Page excerpt:
——————————

It’s been a while since you’ve heard from me and perhaps it’s been a while since you’ve thought about me, but the truth is I think of you all nearly every day. I begin my day motivated to write a blog entry and then by the time Kassidy (now 18 months) goes down for a nap in the afternoon other things suddenly seem more important. But today is the day. We are having quite an intense afternoon thunderstorm here in “sunny” South Florida(for those in California who have never experienced a southeastern summer thunderstorm it includes torrential downpour, flash flooding, thunder so booming my lights rattle and lightening that looks so close I fear we will go up in flames). In other words, it’s a perfect day to write.

In January, I began working at a treatment center treating eating disorders as well as various mental health issues for both adults and adolescents. I lead a variety of groups including yoga, mindfulness, expressive movement & art, process and meal support.

Most of my clients there have attempted suicide or have a loved one who has attempted or died from suicide. 

I recently learned that Kate Spade & Anthony Bourdain died as a result of suicide. I don’t know their personal stories, but I do know that, like my clients, they were struggling and hurting so badly that dying felt better than living with emotional pain.

This past year, I too, have experienced a great deal of heartache and emotional pain.  I have felt depressed, anxious, lonely, sad, angry, frustrated, jealous, obsessive, shame, guilt, despair and most of all homesick (for a place that I didn’t fully realize how much of a home it had become for me until I left – Pleasanton, CA).

What I am learning about feelings is that the more I feed them with thoughts, the more overwhelming they get and the longer they last. When I feel guilty, then I worry. When I feel worried, then I rationalize. When I feel overly rational and intellectual, then I get frustrated. When I feel frustrated, then I get anxious. When I get anxious….you get the picture right? When we feed our feelings with thoughts, the feelings snowball and become completely overwhelming. I then find myself stuck in a prison of really challenging & difficult emotions accompanied by harmful thoughts that take me further and further down the rabbit hole of negativity.

I recently learned that an emotion (one that isn’t charged and fueled with thoughts) passes in 90 seconds. 90 seconds?!!

I’ve witnessed this statistic in all its glory with my 18 month old. When she is angry because she is not allowed to hang off of the oven door (I know I’m such a strict mom) and I try to fix her feelings, it only makes matters worse.  But when I take a deep breath, offer gentle soothing and ultimately allow her to feel the anger, it quickly passes.

Of course, we are not toddlers. But let’s face it, when are really upset, don’t we sometimes throw adult-sized temper tantrums? We may use blame, rationalization or dramatization. We may become passive-aggressive, rigid or resentful. And to make matters worse, our sophisticated brain judges what and how we feel, which only leads to feeling guiltier and more ashamed.

——————————

Supplied material:
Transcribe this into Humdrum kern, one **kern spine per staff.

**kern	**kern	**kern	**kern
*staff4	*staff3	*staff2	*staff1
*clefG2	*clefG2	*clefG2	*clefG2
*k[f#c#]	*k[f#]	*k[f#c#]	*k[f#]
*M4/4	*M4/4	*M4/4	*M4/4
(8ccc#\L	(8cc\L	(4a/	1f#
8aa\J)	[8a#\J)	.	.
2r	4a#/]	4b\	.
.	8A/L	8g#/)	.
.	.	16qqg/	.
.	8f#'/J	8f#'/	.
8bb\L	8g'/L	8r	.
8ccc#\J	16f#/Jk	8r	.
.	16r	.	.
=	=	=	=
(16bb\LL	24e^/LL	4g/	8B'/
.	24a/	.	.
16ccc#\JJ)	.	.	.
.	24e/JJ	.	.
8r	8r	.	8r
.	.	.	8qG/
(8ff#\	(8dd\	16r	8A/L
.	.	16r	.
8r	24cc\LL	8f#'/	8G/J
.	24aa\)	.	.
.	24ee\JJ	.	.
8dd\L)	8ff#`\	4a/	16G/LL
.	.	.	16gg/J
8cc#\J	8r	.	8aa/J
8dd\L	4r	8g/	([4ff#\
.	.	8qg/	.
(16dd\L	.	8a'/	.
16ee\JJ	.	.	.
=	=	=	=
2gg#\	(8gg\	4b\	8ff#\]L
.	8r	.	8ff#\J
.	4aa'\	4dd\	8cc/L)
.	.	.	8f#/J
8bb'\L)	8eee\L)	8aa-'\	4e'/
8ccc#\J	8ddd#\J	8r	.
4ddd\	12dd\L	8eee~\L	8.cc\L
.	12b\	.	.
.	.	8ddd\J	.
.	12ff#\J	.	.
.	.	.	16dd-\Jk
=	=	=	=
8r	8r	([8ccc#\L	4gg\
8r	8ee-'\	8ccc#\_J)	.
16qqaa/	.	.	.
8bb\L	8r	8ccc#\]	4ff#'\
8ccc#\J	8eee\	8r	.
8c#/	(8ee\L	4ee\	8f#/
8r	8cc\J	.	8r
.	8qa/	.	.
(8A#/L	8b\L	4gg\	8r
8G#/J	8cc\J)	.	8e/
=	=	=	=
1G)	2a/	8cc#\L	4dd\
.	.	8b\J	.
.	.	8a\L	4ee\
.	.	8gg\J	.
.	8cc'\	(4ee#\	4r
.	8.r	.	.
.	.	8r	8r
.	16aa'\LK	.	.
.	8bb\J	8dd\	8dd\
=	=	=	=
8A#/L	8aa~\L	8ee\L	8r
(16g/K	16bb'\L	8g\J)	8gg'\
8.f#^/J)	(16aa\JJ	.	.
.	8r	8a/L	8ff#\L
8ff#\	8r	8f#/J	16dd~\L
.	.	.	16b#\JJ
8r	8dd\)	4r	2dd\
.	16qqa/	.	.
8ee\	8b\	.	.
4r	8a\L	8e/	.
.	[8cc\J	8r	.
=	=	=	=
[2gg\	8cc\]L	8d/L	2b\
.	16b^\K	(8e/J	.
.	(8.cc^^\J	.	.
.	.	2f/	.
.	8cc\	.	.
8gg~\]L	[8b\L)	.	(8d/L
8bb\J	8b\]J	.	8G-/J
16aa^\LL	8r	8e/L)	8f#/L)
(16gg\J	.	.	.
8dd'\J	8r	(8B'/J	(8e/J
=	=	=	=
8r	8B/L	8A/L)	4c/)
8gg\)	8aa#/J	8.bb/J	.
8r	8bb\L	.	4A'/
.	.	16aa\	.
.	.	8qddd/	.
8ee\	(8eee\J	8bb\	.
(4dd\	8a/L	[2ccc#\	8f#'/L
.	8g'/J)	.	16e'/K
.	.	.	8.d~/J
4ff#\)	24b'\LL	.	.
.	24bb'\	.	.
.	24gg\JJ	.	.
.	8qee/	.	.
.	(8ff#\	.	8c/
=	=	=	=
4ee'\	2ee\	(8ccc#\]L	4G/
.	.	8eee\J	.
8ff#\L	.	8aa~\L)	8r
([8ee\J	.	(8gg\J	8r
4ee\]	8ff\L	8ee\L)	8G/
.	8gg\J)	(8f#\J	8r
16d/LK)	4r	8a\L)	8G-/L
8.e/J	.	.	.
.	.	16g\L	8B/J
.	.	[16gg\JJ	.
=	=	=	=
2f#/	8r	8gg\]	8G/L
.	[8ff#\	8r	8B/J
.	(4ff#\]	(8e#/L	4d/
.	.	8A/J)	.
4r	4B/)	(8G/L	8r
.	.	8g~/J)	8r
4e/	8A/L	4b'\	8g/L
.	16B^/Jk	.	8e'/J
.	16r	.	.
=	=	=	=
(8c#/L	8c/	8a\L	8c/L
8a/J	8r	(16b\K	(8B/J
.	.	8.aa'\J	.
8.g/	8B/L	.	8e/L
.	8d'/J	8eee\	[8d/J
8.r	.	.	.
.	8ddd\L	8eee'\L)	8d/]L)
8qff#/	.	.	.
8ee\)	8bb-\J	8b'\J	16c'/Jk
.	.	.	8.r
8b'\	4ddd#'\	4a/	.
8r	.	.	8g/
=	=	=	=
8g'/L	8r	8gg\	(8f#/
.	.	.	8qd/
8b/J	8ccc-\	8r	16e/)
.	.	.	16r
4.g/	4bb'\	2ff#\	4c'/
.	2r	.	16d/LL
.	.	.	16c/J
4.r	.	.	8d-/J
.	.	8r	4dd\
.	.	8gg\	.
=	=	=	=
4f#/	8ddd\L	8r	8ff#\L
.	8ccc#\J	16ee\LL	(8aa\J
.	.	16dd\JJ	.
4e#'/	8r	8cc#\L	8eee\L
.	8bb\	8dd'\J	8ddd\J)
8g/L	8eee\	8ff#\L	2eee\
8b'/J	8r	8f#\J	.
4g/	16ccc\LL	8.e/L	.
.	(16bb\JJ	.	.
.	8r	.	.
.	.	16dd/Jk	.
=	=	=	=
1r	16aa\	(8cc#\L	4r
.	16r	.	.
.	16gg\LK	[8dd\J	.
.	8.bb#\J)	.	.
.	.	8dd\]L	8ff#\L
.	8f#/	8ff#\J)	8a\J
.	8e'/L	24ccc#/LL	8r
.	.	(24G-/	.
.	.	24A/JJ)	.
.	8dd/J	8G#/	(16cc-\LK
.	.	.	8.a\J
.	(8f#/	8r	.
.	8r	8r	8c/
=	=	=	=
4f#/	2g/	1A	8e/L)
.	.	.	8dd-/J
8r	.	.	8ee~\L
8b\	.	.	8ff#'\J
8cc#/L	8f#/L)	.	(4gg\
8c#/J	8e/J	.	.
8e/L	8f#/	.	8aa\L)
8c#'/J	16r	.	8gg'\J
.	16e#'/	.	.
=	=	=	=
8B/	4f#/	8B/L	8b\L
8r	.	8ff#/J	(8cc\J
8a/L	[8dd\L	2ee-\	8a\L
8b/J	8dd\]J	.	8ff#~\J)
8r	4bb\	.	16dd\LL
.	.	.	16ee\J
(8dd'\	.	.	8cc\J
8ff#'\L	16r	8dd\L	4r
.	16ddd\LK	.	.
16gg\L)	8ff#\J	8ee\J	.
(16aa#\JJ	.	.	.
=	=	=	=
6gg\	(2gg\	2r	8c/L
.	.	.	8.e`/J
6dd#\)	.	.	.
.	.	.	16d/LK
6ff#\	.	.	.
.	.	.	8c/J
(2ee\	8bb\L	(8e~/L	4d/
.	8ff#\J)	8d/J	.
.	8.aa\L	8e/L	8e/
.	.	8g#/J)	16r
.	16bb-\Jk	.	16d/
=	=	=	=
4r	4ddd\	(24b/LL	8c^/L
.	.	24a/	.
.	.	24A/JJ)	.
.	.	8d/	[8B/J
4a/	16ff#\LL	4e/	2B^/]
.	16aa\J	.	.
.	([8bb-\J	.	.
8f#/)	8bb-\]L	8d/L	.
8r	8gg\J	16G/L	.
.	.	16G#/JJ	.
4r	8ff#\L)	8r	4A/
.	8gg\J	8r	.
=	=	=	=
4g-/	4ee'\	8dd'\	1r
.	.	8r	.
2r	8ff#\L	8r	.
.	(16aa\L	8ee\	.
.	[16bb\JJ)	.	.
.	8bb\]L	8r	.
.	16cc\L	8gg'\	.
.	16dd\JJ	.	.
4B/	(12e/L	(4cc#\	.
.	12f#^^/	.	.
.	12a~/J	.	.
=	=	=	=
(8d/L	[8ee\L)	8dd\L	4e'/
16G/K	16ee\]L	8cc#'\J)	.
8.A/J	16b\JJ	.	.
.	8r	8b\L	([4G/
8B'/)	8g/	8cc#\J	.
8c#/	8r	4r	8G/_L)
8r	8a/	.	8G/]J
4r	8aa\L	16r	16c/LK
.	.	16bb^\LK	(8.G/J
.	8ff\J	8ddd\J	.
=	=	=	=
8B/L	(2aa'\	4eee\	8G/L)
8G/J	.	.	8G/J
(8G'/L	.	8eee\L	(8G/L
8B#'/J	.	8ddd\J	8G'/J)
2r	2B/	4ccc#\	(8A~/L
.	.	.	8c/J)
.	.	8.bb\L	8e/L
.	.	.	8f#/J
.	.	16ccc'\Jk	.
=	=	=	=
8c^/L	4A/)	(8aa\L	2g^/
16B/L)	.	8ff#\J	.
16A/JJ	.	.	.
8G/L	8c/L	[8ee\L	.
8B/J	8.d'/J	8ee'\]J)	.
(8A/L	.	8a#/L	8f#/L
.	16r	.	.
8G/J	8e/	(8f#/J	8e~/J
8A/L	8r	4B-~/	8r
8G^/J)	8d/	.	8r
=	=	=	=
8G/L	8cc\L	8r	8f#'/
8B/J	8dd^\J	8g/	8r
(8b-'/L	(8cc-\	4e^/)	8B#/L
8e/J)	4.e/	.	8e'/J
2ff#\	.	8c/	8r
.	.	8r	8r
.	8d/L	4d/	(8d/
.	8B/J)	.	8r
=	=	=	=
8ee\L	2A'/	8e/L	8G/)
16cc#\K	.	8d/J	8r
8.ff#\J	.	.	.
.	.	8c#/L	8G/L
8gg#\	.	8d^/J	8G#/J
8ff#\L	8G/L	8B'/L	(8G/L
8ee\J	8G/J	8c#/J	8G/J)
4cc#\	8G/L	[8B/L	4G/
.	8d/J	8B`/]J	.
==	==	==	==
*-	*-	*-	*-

——————————

What you will do:
A. According to the blog post about feelings, how long does it take an emotion to pass when it isn't fueled by thoughts?
B. How many lines of the listing contain the string "kern"? Reply with the number only.

Solutions below:
A. 90 seconds.

B. 2